Qui l’eût cru ? Ahmed Ouyahia faisant la promotion de l’islamisme rétrograde ? L’Algérie sous Bouteflika aura tout connu et vécu. En campagne pour les législatives de mai 2017, Ahmed Ouyahia fait vaciller, depuis Tamanrasset, le temps d’une déclaration, l’image d' »éradicateur » qu’il traîne depuis les années du terrorisme.

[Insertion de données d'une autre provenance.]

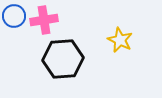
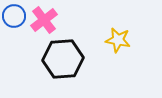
pink cross: rotated 28 degrees counterclockwise
yellow star: moved 2 px left; rotated 15 degrees counterclockwise
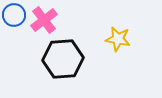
blue circle: moved 1 px up
yellow star: moved 1 px up
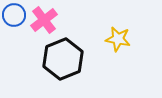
black hexagon: rotated 18 degrees counterclockwise
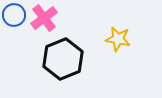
pink cross: moved 2 px up
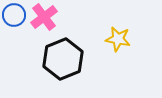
pink cross: moved 1 px up
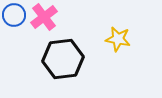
black hexagon: rotated 15 degrees clockwise
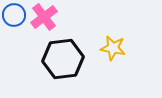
yellow star: moved 5 px left, 9 px down
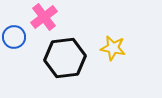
blue circle: moved 22 px down
black hexagon: moved 2 px right, 1 px up
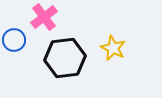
blue circle: moved 3 px down
yellow star: rotated 15 degrees clockwise
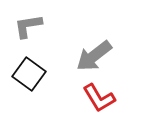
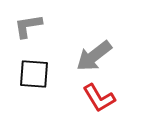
black square: moved 5 px right; rotated 32 degrees counterclockwise
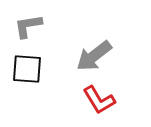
black square: moved 7 px left, 5 px up
red L-shape: moved 2 px down
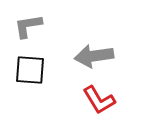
gray arrow: rotated 30 degrees clockwise
black square: moved 3 px right, 1 px down
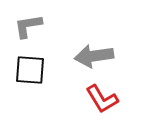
red L-shape: moved 3 px right, 1 px up
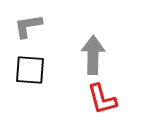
gray arrow: moved 1 px left, 1 px up; rotated 99 degrees clockwise
red L-shape: rotated 16 degrees clockwise
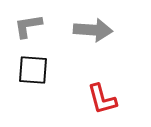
gray arrow: moved 25 px up; rotated 93 degrees clockwise
black square: moved 3 px right
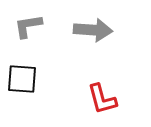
black square: moved 11 px left, 9 px down
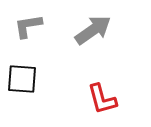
gray arrow: rotated 39 degrees counterclockwise
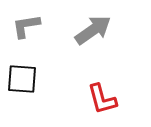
gray L-shape: moved 2 px left
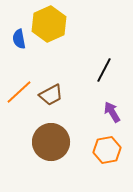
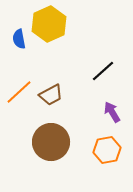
black line: moved 1 px left, 1 px down; rotated 20 degrees clockwise
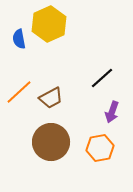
black line: moved 1 px left, 7 px down
brown trapezoid: moved 3 px down
purple arrow: rotated 130 degrees counterclockwise
orange hexagon: moved 7 px left, 2 px up
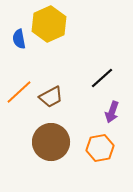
brown trapezoid: moved 1 px up
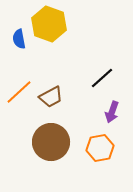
yellow hexagon: rotated 16 degrees counterclockwise
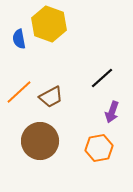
brown circle: moved 11 px left, 1 px up
orange hexagon: moved 1 px left
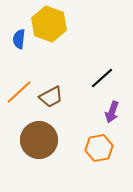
blue semicircle: rotated 18 degrees clockwise
brown circle: moved 1 px left, 1 px up
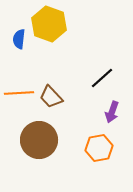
orange line: moved 1 px down; rotated 40 degrees clockwise
brown trapezoid: rotated 75 degrees clockwise
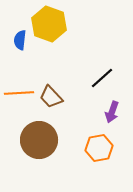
blue semicircle: moved 1 px right, 1 px down
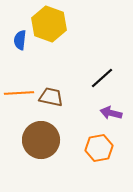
brown trapezoid: rotated 145 degrees clockwise
purple arrow: moved 1 px left, 1 px down; rotated 85 degrees clockwise
brown circle: moved 2 px right
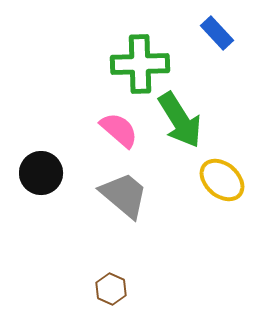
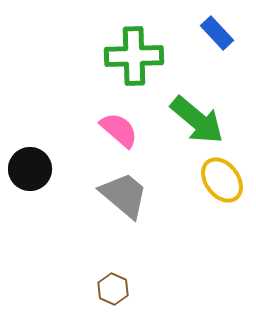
green cross: moved 6 px left, 8 px up
green arrow: moved 17 px right; rotated 18 degrees counterclockwise
black circle: moved 11 px left, 4 px up
yellow ellipse: rotated 12 degrees clockwise
brown hexagon: moved 2 px right
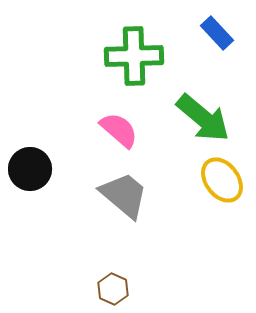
green arrow: moved 6 px right, 2 px up
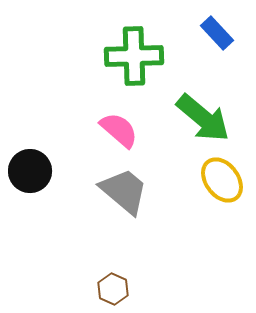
black circle: moved 2 px down
gray trapezoid: moved 4 px up
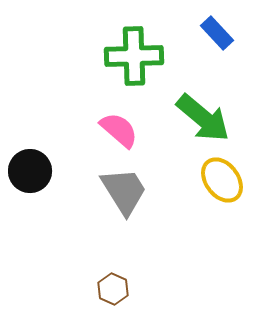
gray trapezoid: rotated 18 degrees clockwise
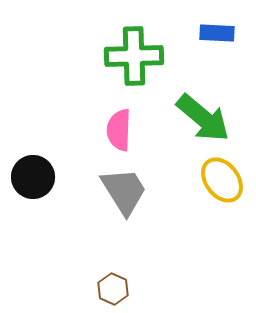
blue rectangle: rotated 44 degrees counterclockwise
pink semicircle: rotated 129 degrees counterclockwise
black circle: moved 3 px right, 6 px down
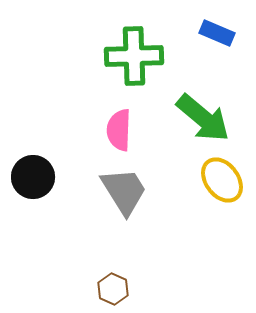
blue rectangle: rotated 20 degrees clockwise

Se posant en grand protecteur de l’Algérie contre le terrorisme et le régionalisme, Ahmed Ouyahia rappelle qu’il « faut être vigilant pour préserver la paix dans notre pays ». Avant de fustiger les ONG qui dénoncent les pratiques peu scrupuleuses du pouvoir algérien à l’encontre notamment des immigrants subsahariens. « Vous laissez des associations et des ONG vous donner des leçons ! Nous les voyons faire des allers-retours, mais en réalité, elles viennent pour salir notre image et dire que nous n’aimons pas les pays voisins ». Ouyahia aime à noyer le poisson dans l’eau ! En convocant les sentiments nationalistes, il fait oublier la question humanitaire qu’est l’accueil des réfugiés. Aurait-il donc oublié que plus d’un million d’Algériens étaient réfugiés au Maroc et en Tunisie pendant la guerre de libération ?

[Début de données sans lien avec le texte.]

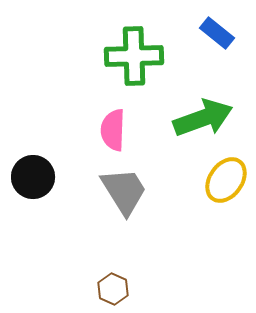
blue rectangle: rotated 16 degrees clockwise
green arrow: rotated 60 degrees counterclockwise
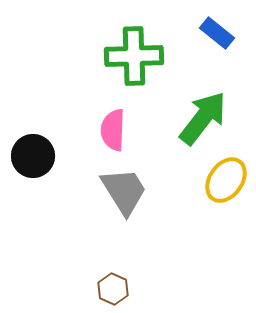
green arrow: rotated 32 degrees counterclockwise
black circle: moved 21 px up
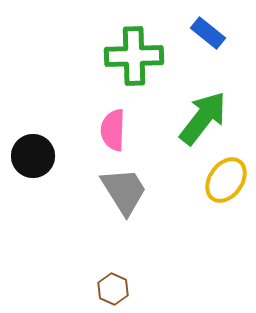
blue rectangle: moved 9 px left
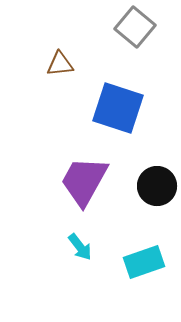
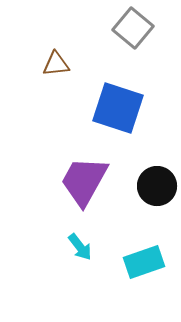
gray square: moved 2 px left, 1 px down
brown triangle: moved 4 px left
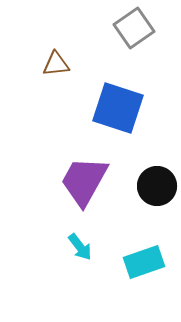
gray square: moved 1 px right; rotated 15 degrees clockwise
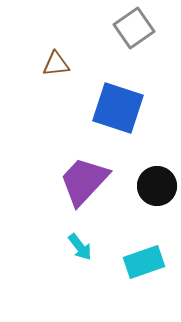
purple trapezoid: rotated 14 degrees clockwise
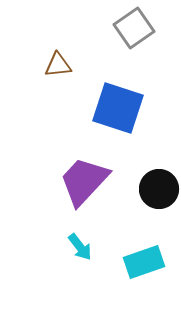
brown triangle: moved 2 px right, 1 px down
black circle: moved 2 px right, 3 px down
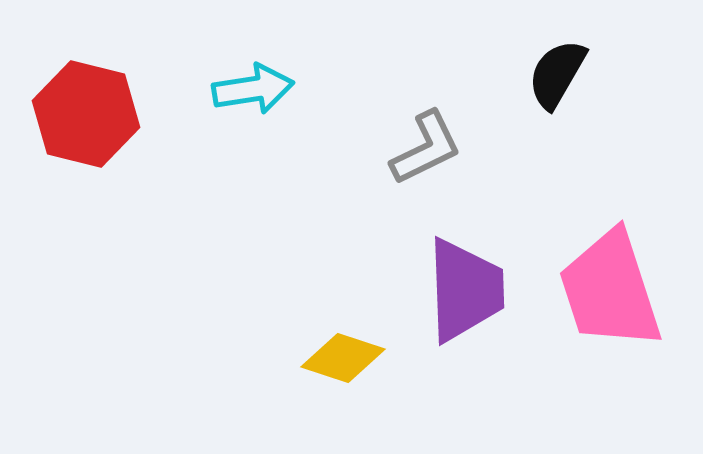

Avant de finir son raout empreint de démagogie, il lâche cette déclaration très ambiguë, à la limite du racisme. « Avant tout, l’Algérie appartient, d’abord, aux Algériens ». Sous-entendu que les autorités algériennes ont le droit d’expulser, dans l’indignité totale, les pauvres migrants subsahariens des pays voisins. Belle évolution, monsieur Ouyahia !
L’homme politique habitué des bureaux feutrés de la présidence aurait-il tourné casaque pour de vils besoins électoralistes ? Ou vise-t-il plus loin que ça ? Nul besoin de réponse. L’avenir proche nous le dira.